## Task to complete
The line holding "West Kelowna" is the last one to output; start at the first line of the data, keep every line in between exactly, and leave out pictures.

## Exercise materials
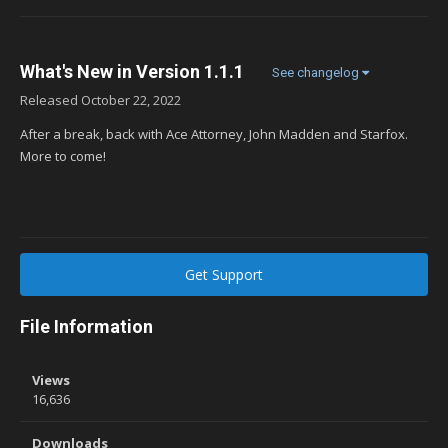
What's New in Version
1.1.1
See changelog
Released
October 22, 2022
After a break, back with Ace Attorney, John Madden and Starfox.
More to come!
Get Support
File Information
Views
16,636
Downloads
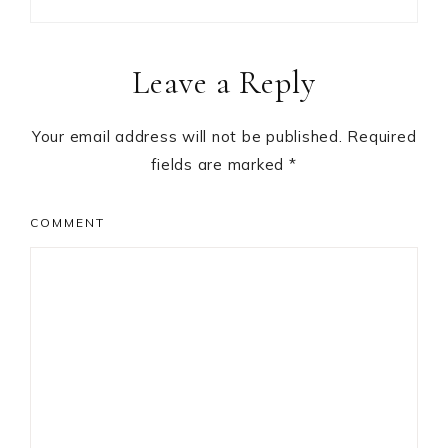
Reader
Leave a Reply
Interactions
Your email address will not be published.
Required
fields are marked
*
COMMENT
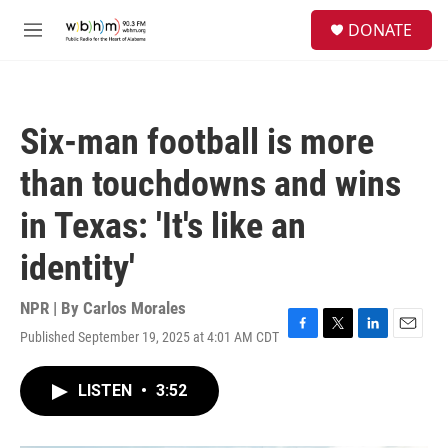
Skip to main content
S
DONATE
e
M
a
e
r
n
c
u
h
Six-man football is more
u
e
than touchdowns and wins
r
y
in Texas: 'It's like an
identity'
NPR | By
Carlos Morales
Published September 19, 2025 at 4:01 AM CDT
F
T
L
E
a
w
i
m
c
i
n
a
LISTEN
•
3:52
e
t
k
i
b
t
e
l
o
e
d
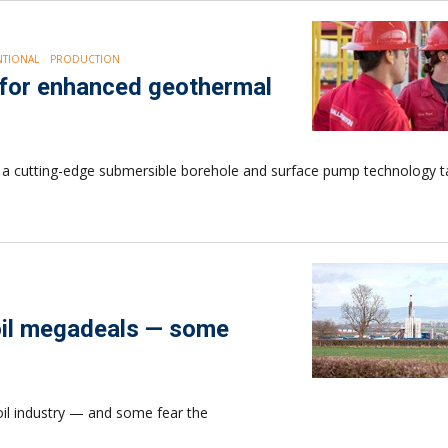
TIONAL
PRODUCTION
 for enhanced geothermal
 a cutting-edge submersible borehole and surface pump technology ta
 oil megadeals — some
oil industry — and some fear the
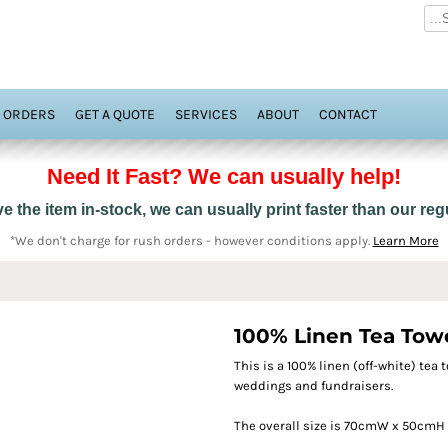
 ORDERS
GET A QUOTE
SERVICES
ABOUT
CONTACT
Need It Fast? We can usually help!
 the item in-stock, we can usually print faster than our re
*We don't charge for rush orders - however conditions apply.
Learn More
100% Linen Tea Towel
This is a 100% linen (off-white) tea t
weddings and fundraisers.
The overall size is 70cmW x 50cmH 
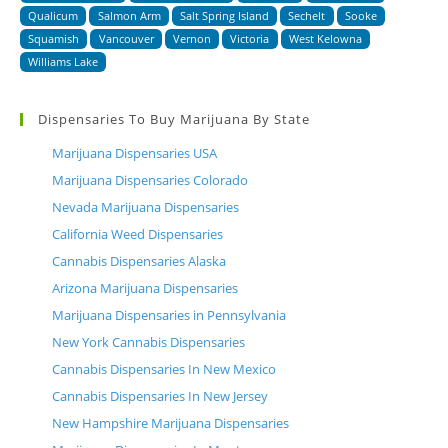
Qualicum
Salmon Arm
Salt Spring Island
Sechelt
Sooke
Squamish
Vancouver
Vernon
Victoria
West Kelowna
Williams Lake
Dispensaries To Buy Marijuana By State
Marijuana Dispensaries USA
Marijuana Dispensaries Colorado
Nevada Marijuana Dispensaries
California Weed Dispensaries
Cannabis Dispensaries Alaska
Arizona Marijuana Dispensaries
Marijuana Dispensaries in Pennsylvania
New York Cannabis Dispensaries
Cannabis Dispensaries In New Mexico
Cannabis Dispensaries In New Jersey
New Hampshire Marijuana Dispensaries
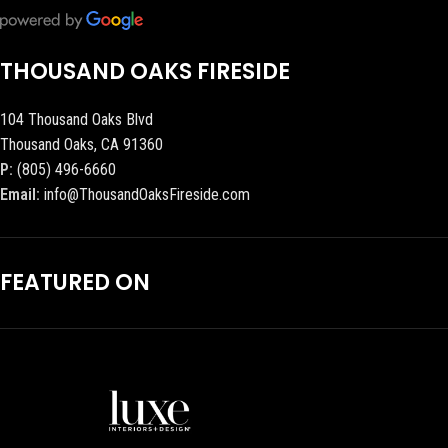
THOUSAND OAKS FIRESIDE
104 Thousand Oaks Blvd
Thousand Oaks, CA 91360
P:
(805) 496-6660
Email:
info@ThousandOaksFireside.com
FEATURED ON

## Response to this task
What's New in Version
1.1.1
See changelog
Released
October 22, 2022
After a break, back with Ace Attorney, John Madden and Starfox.
More to come!
Get Support
File Information
Views
16,636
Downloads
Reader
Leave a Reply
Interactions
Your email address will not be published.
Required
fields are marked
*
COMMENT
Skip to main content
S
DONATE
e
M
a
e
r
n
c
u
h
Six-man football is more
u
e
than touchdowns and wins
r
y
in Texas: 'It's like an
identity'
NPR | By
Carlos Morales
Published September 19, 2025 at 4:01 AM CDT
F
T
L
E
a
w
i
m
c
i
n
a
LISTEN
•
3:52
e
t
k
i
b
t
e
l
o
e
d
TIONAL
PRODUCTION
 for enhanced geothermal
 a cutting-edge submersible borehole and surface pump technology ta
 oil megadeals — some
oil industry — and some fear the
 ORDERS
GET A QUOTE
SERVICES
ABOUT
CONTACT
Need It Fast? We can usually help!
 the item in-stock, we can usually print faster than our re
*We don't charge for rush orders - however conditions apply.
Learn More
100% Linen Tea Towel
This is a 100% linen (off-white) tea t
weddings and fundraisers.
The overall size is 70cmW x 50cmH 
Qualicum
Salmon Arm
Salt Spring Island
Sechelt
Sooke
Squamish
Vancouver
Vernon
Victoria
West Kelowna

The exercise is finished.